I don't have anything to say about the situation itself, but you were right to keep the dog away from the cats' food. Cat food is not good for dogs; it's like what would happen to a human if we ate nothing but hamburgers every day. (Dogs are omnivorous; cats are obligate carnivores; cat food is no good for dogs, though it's not poisonous to them or anything. And your cats need to eat, too--how will they do it if a dog gets to the food first?)

re. melatonin dosage: Try 3 mg at bedtime, or a half-hour before. It's so nontoxic there's no recorded LD50, so you can't really damage yourself if you end up being sensitive. The worst thing that'll happen is you'll sleep for twelve hours or something... You're right that the sleep cycle is important. If you can get that under a bit better control, you might be able to stop self-medicating with alcohol which, as you know, has side effects that are worse than what you're likely to experience on heavy-duty antipsychotics. There's actually a pretty big connection between alcohol and sleep problems; you've probably got some kind of vicious cycle going there...

Anyway, good luck with the sleep cycle thing. If you're going to bed too late to force yourself earlier, you could try going to bed an hour *later* every day, until your bedtime eventually goes through morning, into afternoon, and finally into the evening where it belongs. You'll want an alarm not just for waking up, but for going to bed--and a personal rule that you will not shut off the alarm until you are actively getting ready for bed.
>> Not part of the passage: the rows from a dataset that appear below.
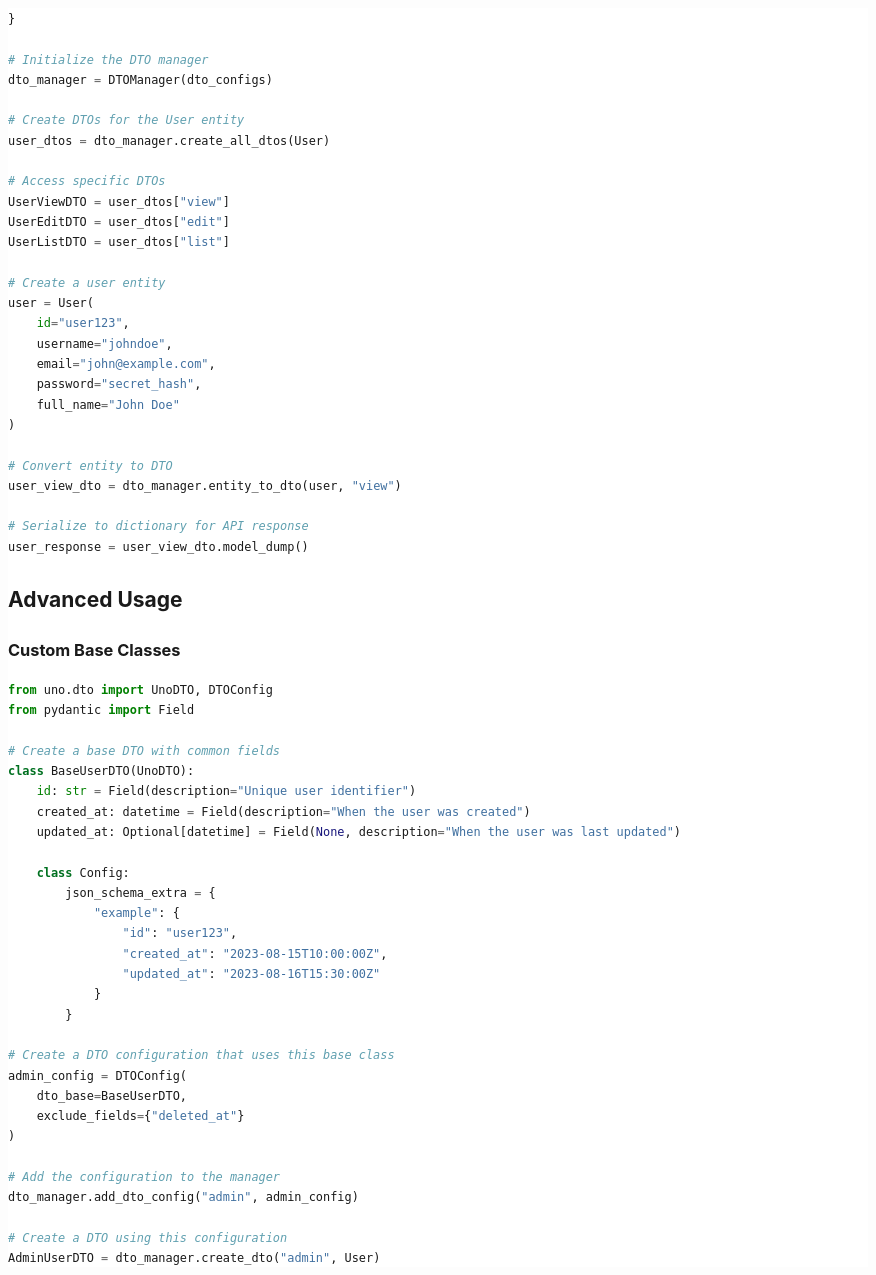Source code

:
 ```python
}

# Initialize the DTO manager
dto_manager = DTOManager(dto_configs)

# Create DTOs for the User entity
user_dtos = dto_manager.create_all_dtos(User)

# Access specific DTOs
UserViewDTO = user_dtos["view"]
UserEditDTO = user_dtos["edit"]
UserListDTO = user_dtos["list"]

# Create a user entity
user = User(
    id="user123",
    username="johndoe",
    email="john@example.com",
    password="secret_hash",
    full_name="John Doe"
)

# Convert entity to DTO
user_view_dto = dto_manager.entity_to_dto(user, "view")

# Serialize to dictionary for API response
user_response = user_view_dto.model_dump()
```

## Advanced Usage

### Custom Base Classes

```python
from uno.dto import UnoDTO, DTOConfig
from pydantic import Field

# Create a base DTO with common fields
class BaseUserDTO(UnoDTO):
    id: str = Field(description="Unique user identifier")
    created_at: datetime = Field(description="When the user was created")
    updated_at: Optional[datetime] = Field(None, description="When the user was last updated")
    
    class Config:
        json_schema_extra = {
            "example": {
                "id": "user123",
                "created_at": "2023-08-15T10:00:00Z",
                "updated_at": "2023-08-16T15:30:00Z"
            }
        }

# Create a DTO configuration that uses this base class
admin_config = DTOConfig(
    dto_base=BaseUserDTO,
    exclude_fields={"deleted_at"}
)

# Add the configuration to the manager
dto_manager.add_dto_config("admin", admin_config)

# Create a DTO using this configuration
AdminUserDTO = dto_manager.create_dto("admin", User)
```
Lots of times, sleep and autism are related by way of not being able to plan and follow plans very well, or by hyperfocusing on something, or by not knowing how to figure out your own body's signals. Having an external alert is useful. I'm currently experimenting with a PDA for this purpose. They don't sell them anymore (you'd have to buy a smart phone), but you can get an old one very cheaply, and you don't really need anything new because alarm and calendar functions are very basic programs.